# Threats and foul language



## packman mike (May 10, 2013)

Does this site have rules against others threatening you and using foul language??? How does one report such behaviour???


----------



## lori in thayer (Apr 8, 2015)

Just take a deep breath and move on. This is why I (and many other serious pickers) haven't posted in this group in several years. I guess I'll just keep my finds to myself and my local picker friends who don't get caught up in the drama. I thought I'd give it another chance to see if folks had grown up...Not so much.

Adiose


----------



## shroomwinkle (May 6, 2013)

I think it does, only shroomwinkle is aloud to be a smart azz. Hey good luck this there. I will give these people the pictures there dreaming of on friday, gettin off work a couple hours early and headed out to Two Rivers.


----------



## packman mike (May 10, 2013)

Shroomwinkle...you can call me anything you want, just don't call me late for morels. GOOD LUCK!!!


----------



## sporeloser (Apr 26, 2013)

Hey winkle toes there not up yet so no big bag for you. That was funny!!!! I haven't heard anything around my neck of the woods so I'm gonna hold off for a week. Well I hope I can hold off until next week!!!

——————

**What this exercise asks**
**a.** Answer these about the forum thread, one line each:
(i) Where is shroomwinkle headed after getting off work on Friday?
(ii) What does lori in thayer tell the reader to do?
(iii) How long does sporeloser plan to hold off?
**b.** Copy out part of the forum thread, starting at the words "## shroomwinkle (May" and stopping after "to Two Rivers.", and replace "a couple hours" with "an hour".
**c.** Say whether each statement agrees with the forum thread. Answer yes or no and quote the words that decide it.
(i) lori in thayer has posted in this group often in recent years.
(ii) packman mike asks how to report threats and foul language.
(iii) sporeloser plans to wait a week before going out.

——————

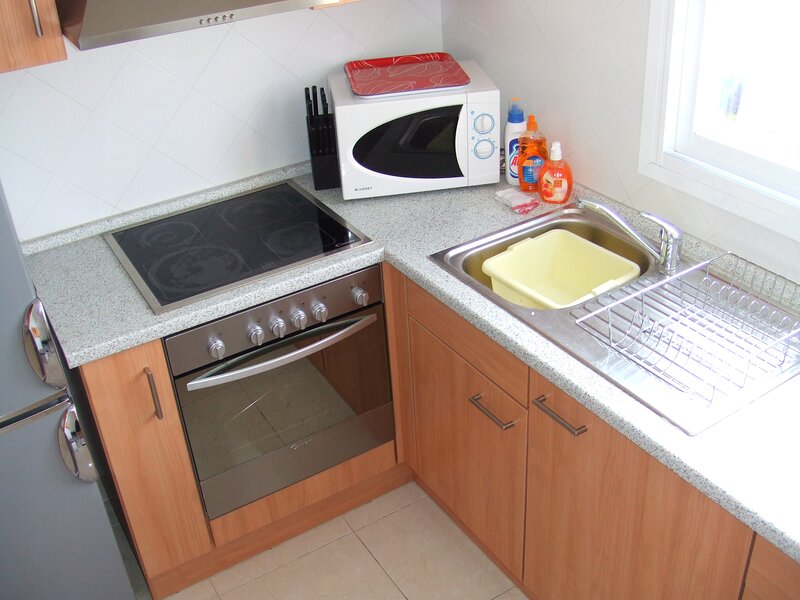
The width and height of the screenshot is (800, 600). Identify the location of oven knob 6. (362, 297).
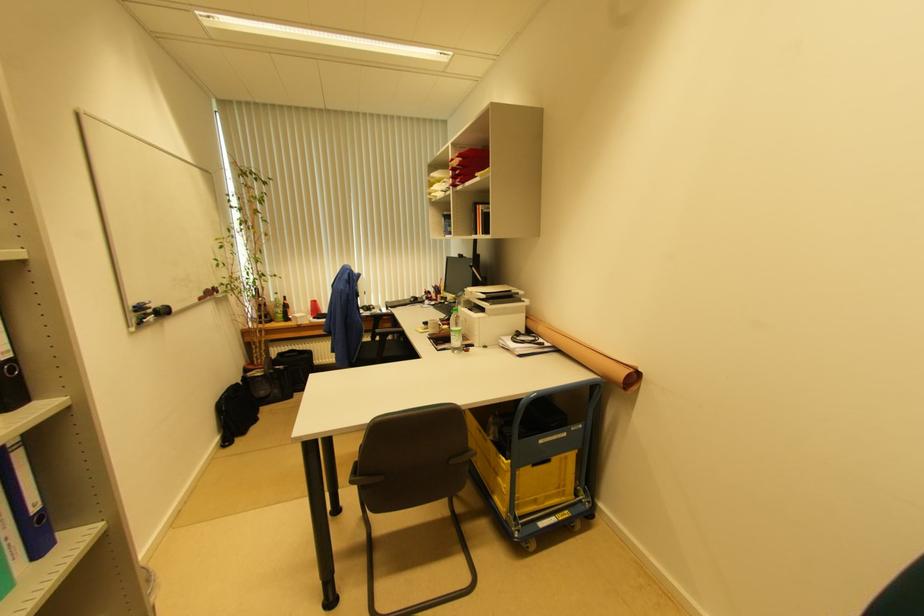
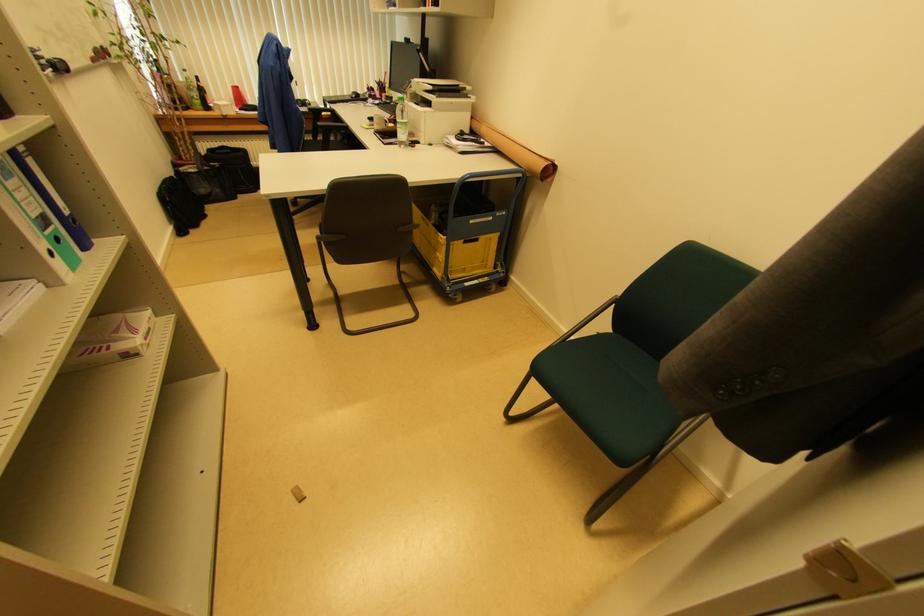
Locate, in the second image, the point that corresponds to (453,339) in the first image.

(398, 132)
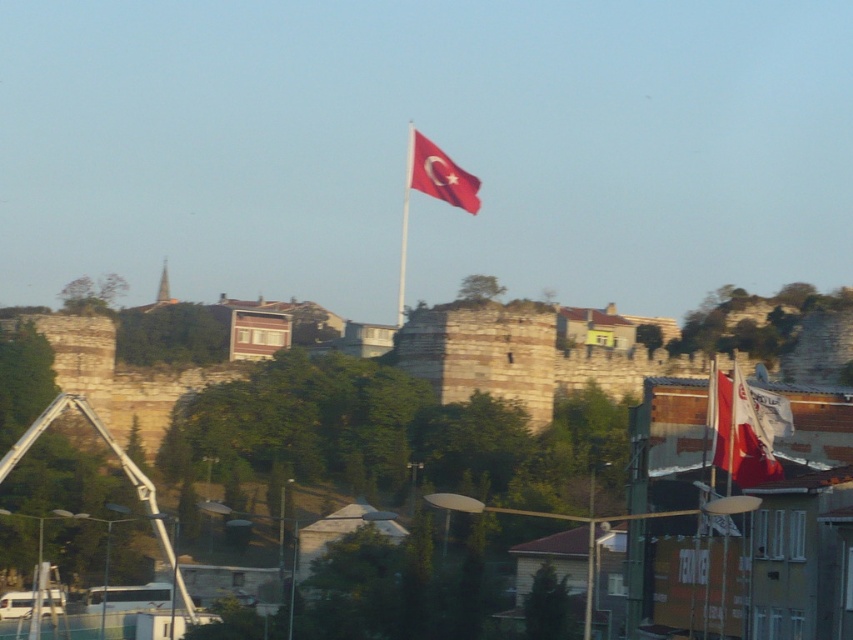
Question: Does red fabric flag at upper center have a greater width compared to red fabric flag pole at center?

Choices:
 (A) no
 (B) yes

Answer: (B)

Question: Which of the following is the farthest from the observer?

Choices:
 (A) red fabric flag at right
 (B) red fabric flag pole at center
 (C) red fabric flag at upper center

Answer: (C)

Question: Is red fabric flag at right thinner than red fabric flag at upper center?

Choices:
 (A) no
 (B) yes

Answer: (B)

Question: Is red fabric flag at right positioned in front of red fabric flag pole at center?

Choices:
 (A) no
 (B) yes

Answer: (B)

Question: Which object is the farthest from the red fabric flag at upper center?

Choices:
 (A) red fabric flag pole at center
 (B) red fabric flag at right

Answer: (B)

Question: Considering the real-world distances, which object is closest to the red fabric flag at right?

Choices:
 (A) red fabric flag pole at center
 (B) red fabric flag at upper center

Answer: (A)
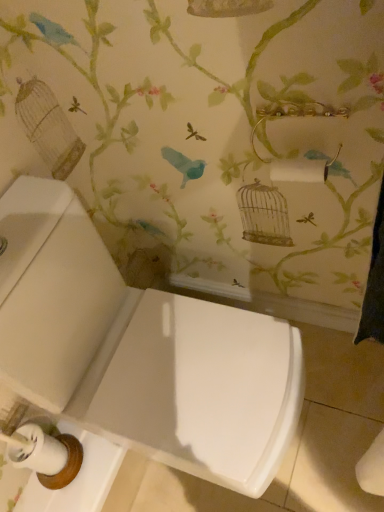
Describe the element at coordinates (140, 350) in the screenshot. I see `white glossy toilet at lower left` at that location.

You are a GUI agent. You are given a task and a screenshot of the screen. Output one action in this format:
    pyautogui.click(x=<x>, y=<y>)
    Task: Click on the white glossy toilet at lower left
    
    Given the screenshot: What is the action you would take?
    pyautogui.click(x=140, y=350)

Locate an element on the screen. The image size is (384, 512). white glossy toilet at lower left is located at coordinates (140, 350).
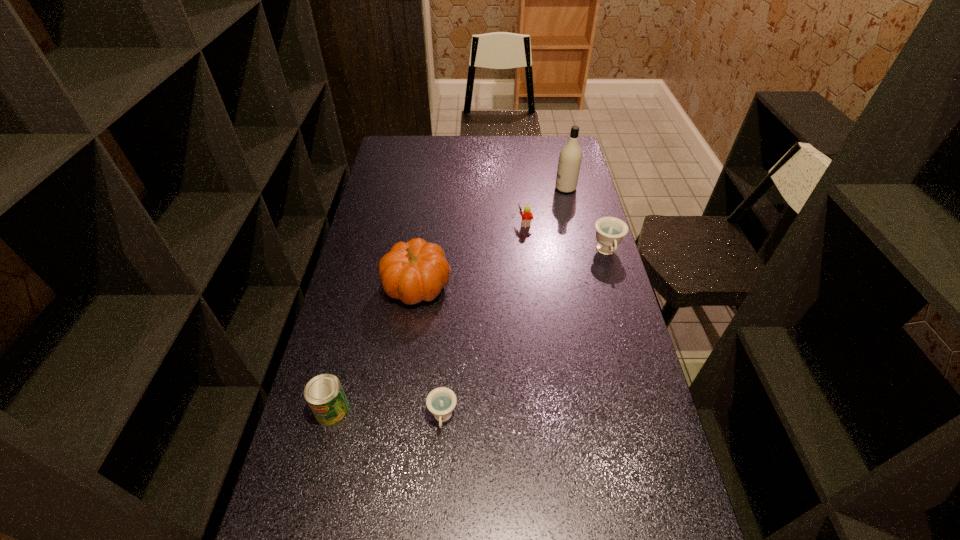
Identify the location of vacant area that lies between the right teacup and the leftmost object. (469, 331).

Identify which object is located as the fifth nearest to the fifth shortest object. Please provide its 2D coordinates. Your answer should be formatted as a tuple, i.e. [(x, y)], where the tuple contains the x and y coordinates of a point satisfying the conditions above.

[(570, 157)]

Identify the location of the closest object to the Lego. (570, 157).

This screenshot has height=540, width=960. In order to click on free space that satisfies the following two spatial constraints: 1. on the back side of the can; 2. on the right side of the fifth shortest object in this screenshot , I will do `click(364, 285)`.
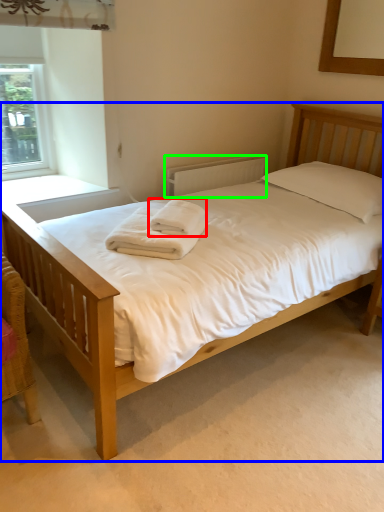
Question: Which is nearer to the bath towel (highlighted by a red box)? bed (highlighted by a blue box) or radiator (highlighted by a green box).

Choices:
 (A) bed
 (B) radiator

Answer: (A)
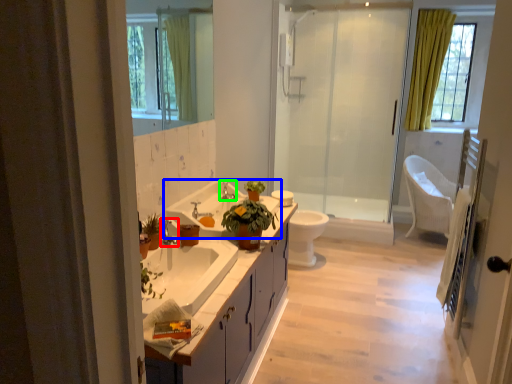
Question: Which object is positioned closest to faucet (highlighted by a red box)? Select from sink (highlighted by a blue box) and tap (highlighted by a green box).

Choices:
 (A) sink
 (B) tap

Answer: (A)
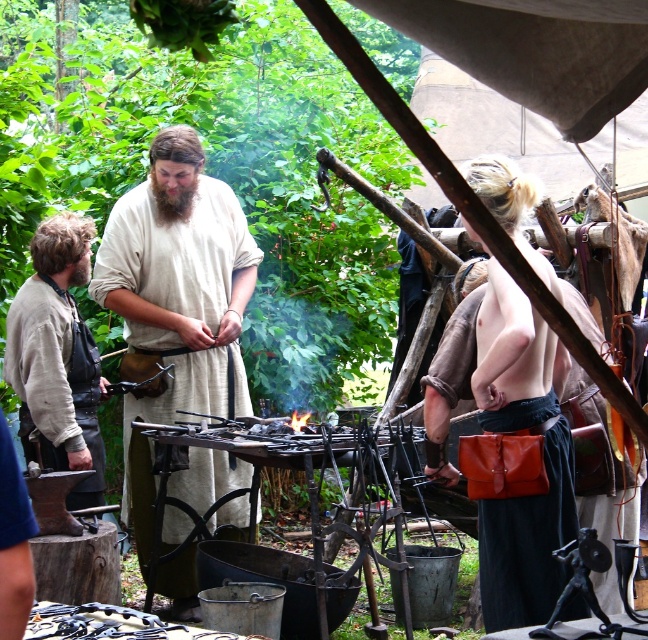
Does beige linen tunic at center have a lesser width compared to leather strap at center?

No, beige linen tunic at center is not thinner than leather strap at center.

Identify the location of beige linen tunic at center. (176, 301).

Is leather belt at lower center bigger than leather strap at center?

No.

Image resolution: width=648 pixels, height=640 pixels. Describe the element at coordinates (527, 541) in the screenshot. I see `leather belt at lower center` at that location.

At what (x,y) coordinates should I click in order to perform the action: click on leather belt at lower center. Please return your answer as a coordinate pair (x, y). Looking at the image, I should click on (527, 541).

Can you confirm if light beige fabric shirt at left is positioned to the left of leather strap at center?

Correct, you'll find light beige fabric shirt at left to the left of leather strap at center.

Does light beige fabric shirt at left appear on the right side of leather strap at center?

In fact, light beige fabric shirt at left is to the left of leather strap at center.

Which is in front, point (19, 364) or point (472, 605)?

Point (19, 364)

I want to click on light beige fabric shirt at left, so click(x=58, y=356).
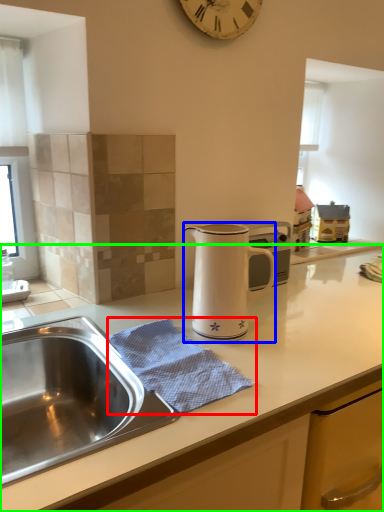
Question: Which is nearer to the blanket (highlighted by a red box)? jug (highlighted by a blue box) or countertop (highlighted by a green box).

Choices:
 (A) jug
 (B) countertop

Answer: (B)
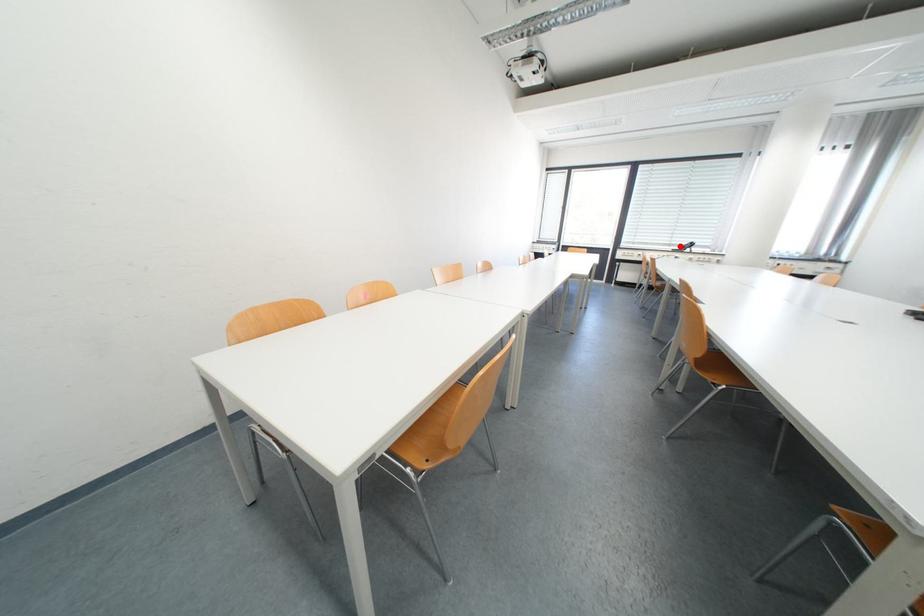
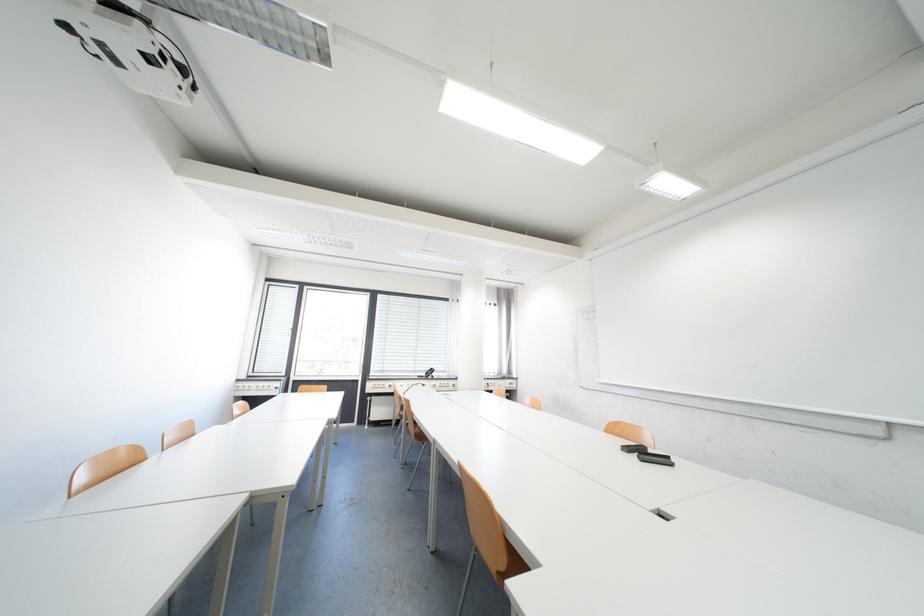
Question: I am providing you with two images of the same scene from different viewpoints. Image1 has a red point marked. In image2, the corresponding 3D location appears at what relative position? Reply with the corresponding letter.

Choices:
 (A) Closer
 (B) Farther

Answer: (B)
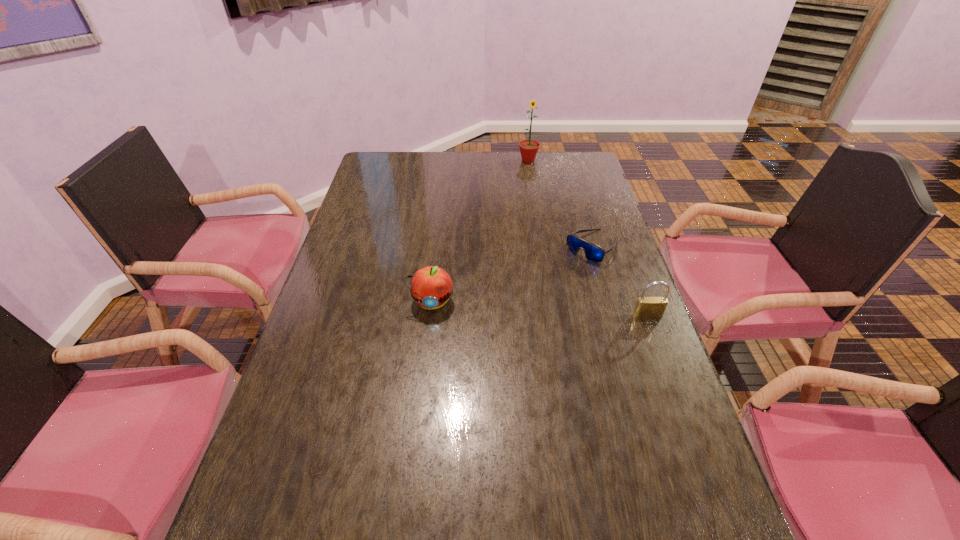
The width and height of the screenshot is (960, 540). Find the location of `vacant spot on the desktop that is between the leftmost object and the padlock and is positioned on the face of the second object from left to right`. vacant spot on the desktop that is between the leftmost object and the padlock and is positioned on the face of the second object from left to right is located at coordinates (559, 310).

The height and width of the screenshot is (540, 960). What are the coordinates of `vacant space on the desktop that is between the apple and the padlock and is positioned on the front-facing side of the third nearest object` in the screenshot? It's located at (526, 308).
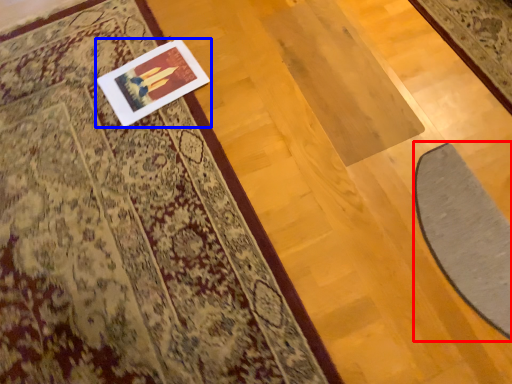
Question: Which object appears farthest to the camera in this image, doormat (highlighted by a red box) or picture frame (highlighted by a blue box)?

Choices:
 (A) doormat
 (B) picture frame

Answer: (B)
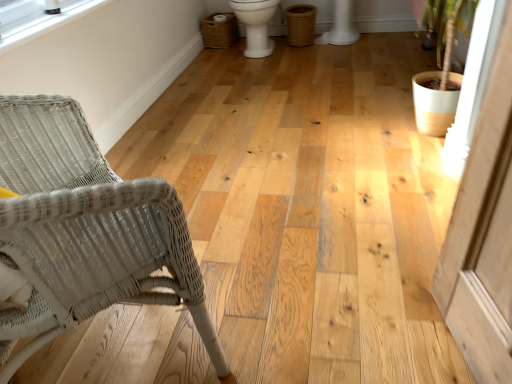
Where is `clear plastic window screen at upper left`? clear plastic window screen at upper left is located at coordinates point(38,19).

Describe the element at coordinates (219, 30) in the screenshot. I see `woven brown laundry basket at upper center` at that location.

Find the location of a particular element. The image size is (512, 384). clear plastic window screen at upper left is located at coordinates (38, 19).

Measure the distance between white wicker chair at left and white glossy toilet bowl at center.

A distance of 8.50 feet exists between white wicker chair at left and white glossy toilet bowl at center.

In the scene shown: Does white wicker chair at left touch white glossy toilet bowl at center?

They are not placed beside each other.

What's the angular difference between white wicker chair at left and white glossy toilet bowl at center's facing directions?

The facing directions of white wicker chair at left and white glossy toilet bowl at center are 136 degrees apart.

Is white wicker chair at left to the right of white glossy toilet bowl at center from the viewer's perspective?

In fact, white wicker chair at left is to the left of white glossy toilet bowl at center.

From the image's perspective, which is below, white wicker chair at left or clear plastic window screen at upper left?

From the image's view, white wicker chair at left is below.

Which of these two, white wicker chair at left or clear plastic window screen at upper left, is bigger?

Bigger between the two is white wicker chair at left.

Considering the sizes of objects white wicker chair at left and clear plastic window screen at upper left in the image provided, who is wider, white wicker chair at left or clear plastic window screen at upper left?

white wicker chair at left is wider.

Considering the positions of points (54, 107) and (72, 17), is point (54, 107) closer to camera compared to point (72, 17)?

That is True.

Which object is positioned more to the left, white wicker chair at left or woven brown laundry basket at upper center?

From the viewer's perspective, white wicker chair at left appears more on the left side.

Is white wicker chair at left not near woven brown laundry basket at upper center?

Yes, white wicker chair at left and woven brown laundry basket at upper center are quite far apart.

Is white wicker chair at left positioned beyond the bounds of woven brown laundry basket at upper center?

Yes, white wicker chair at left is outside of woven brown laundry basket at upper center.

Which of these two, white wicker chair at left or woven brown laundry basket at upper center, is smaller?

Smaller between the two is woven brown laundry basket at upper center.

Which object is thinner, clear plastic window screen at upper left or white wicker chair at left?

clear plastic window screen at upper left is thinner.

Can you tell me how much clear plastic window screen at upper left and white wicker chair at left differ in facing direction?

43.6 degrees.

From the image's perspective, would you say clear plastic window screen at upper left is positioned over white wicker chair at left?

Correct, clear plastic window screen at upper left appears higher than white wicker chair at left in the image.

From a real-world perspective, between woven brown laundry basket at upper center and white glossy toilet bowl at center, who is vertically lower?

In real-world perspective, woven brown laundry basket at upper center is lower.

Between woven brown laundry basket at upper center and white glossy toilet bowl at center, which one is positioned in front?

Positioned in front is white glossy toilet bowl at center.

Based on the photo, considering the relative sizes of woven brown laundry basket at upper center and white glossy toilet bowl at center in the image provided, is woven brown laundry basket at upper center taller than white glossy toilet bowl at center?

No.

Considering the relative sizes of woven brown laundry basket at upper center and white glossy toilet bowl at center in the image provided, is woven brown laundry basket at upper center smaller than white glossy toilet bowl at center?

Correct, woven brown laundry basket at upper center occupies less space than white glossy toilet bowl at center.

Could clear plastic window screen at upper left be considered to be inside woven brown laundry basket at upper center?

No.

Based on the photo, from a real-world perspective, does woven brown laundry basket at upper center stand above clear plastic window screen at upper left?

No, from a real-world perspective, woven brown laundry basket at upper center is not above clear plastic window screen at upper left.

At what (x,y) coordinates should I click in order to perform the action: click on window screen in front of the woven brown laundry basket at upper center. Please return your answer as a coordinate pair (x, y). Looking at the image, I should click on (38, 19).

Considering the positions of objects woven brown laundry basket at upper center and white wicker chair at left in the image provided, who is more to the right, woven brown laundry basket at upper center or white wicker chair at left?

woven brown laundry basket at upper center.

Can you tell me how much woven brown laundry basket at upper center and white wicker chair at left differ in facing direction?

The angle between the facing direction of woven brown laundry basket at upper center and the facing direction of white wicker chair at left is 144 degrees.

Can you confirm if woven brown laundry basket at upper center is thinner than white wicker chair at left?

Yes, woven brown laundry basket at upper center is thinner than white wicker chair at left.

From a real-world perspective, relative to white wicker chair at left, is woven brown laundry basket at upper center vertically above or below?

In terms of real-world spatial position, woven brown laundry basket at upper center is below white wicker chair at left.

Locate an element on the screen. The height and width of the screenshot is (384, 512). chair on the left side of white glossy toilet bowl at center is located at coordinates (86, 230).

Locate an element on the screen. Image resolution: width=512 pixels, height=384 pixels. chair in front of the clear plastic window screen at upper left is located at coordinates (86, 230).

Based on their spatial positions, is clear plastic window screen at upper left or white wicker chair at left closer to white glossy toilet bowl at center?

The object closer to white glossy toilet bowl at center is clear plastic window screen at upper left.

Looking at the image, which one is located further to white wicker chair at left, white glossy toilet bowl at center or clear plastic window screen at upper left?

The object further to white wicker chair at left is white glossy toilet bowl at center.

From the image, which object appears to be nearer to clear plastic window screen at upper left, white wicker chair at left or woven brown laundry basket at upper center?

white wicker chair at left.

Considering their positions, is white glossy toilet bowl at center positioned closer to woven brown laundry basket at upper center than white wicker chair at left?

Among the two, white glossy toilet bowl at center is located nearer to woven brown laundry basket at upper center.

Consider the image. Looking at the image, which one is located closer to clear plastic window screen at upper left, white wicker chair at left or white glossy toilet bowl at center?

white wicker chair at left is closer to clear plastic window screen at upper left.

Which object lies further to the anchor point white wicker chair at left, white glossy toilet bowl at center or woven brown laundry basket at upper center?

woven brown laundry basket at upper center.

When comparing their distances from clear plastic window screen at upper left, does white glossy toilet bowl at center or woven brown laundry basket at upper center seem further?

woven brown laundry basket at upper center.

Looking at the image, which one is located closer to clear plastic window screen at upper left, woven brown laundry basket at upper center or white wicker chair at left?

white wicker chair at left is positioned closer to the anchor clear plastic window screen at upper left.

Identify the location of toilet bowl located between white wicker chair at left and woven brown laundry basket at upper center in the depth direction. (256, 25).

Locate an element on the screen. This screenshot has height=384, width=512. toilet bowl located between clear plastic window screen at upper left and woven brown laundry basket at upper center in the depth direction is located at coordinates (256, 25).

This screenshot has height=384, width=512. I want to click on window screen located between white wicker chair at left and woven brown laundry basket at upper center in the depth direction, so click(x=38, y=19).

This screenshot has height=384, width=512. I want to click on window screen between white wicker chair at left and white glossy toilet bowl at center along the z-axis, so click(x=38, y=19).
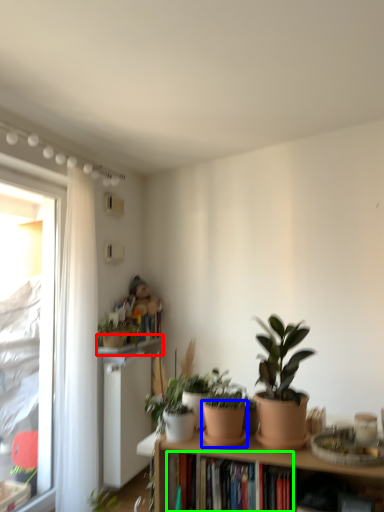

——————

**Solutions for each task**
**a.**
(i) Two Rivers
(ii) Take a deep breath and move on.
(iii) A week

**b.**
## shroomwinkle (May 6, 2013)

I think it does, only shroomwinkle is aloud to be a smart azz. Hey good luck this there. I will give these people the pictures there dreaming of on friday, gettin off work an hour early and headed out to Two Rivers.

**c.**
(i) No: "haven't posted in this group in several years"
(ii) Yes: "How does one report such behaviour???"
(iii) Yes: "I'm gonna hold off for a week"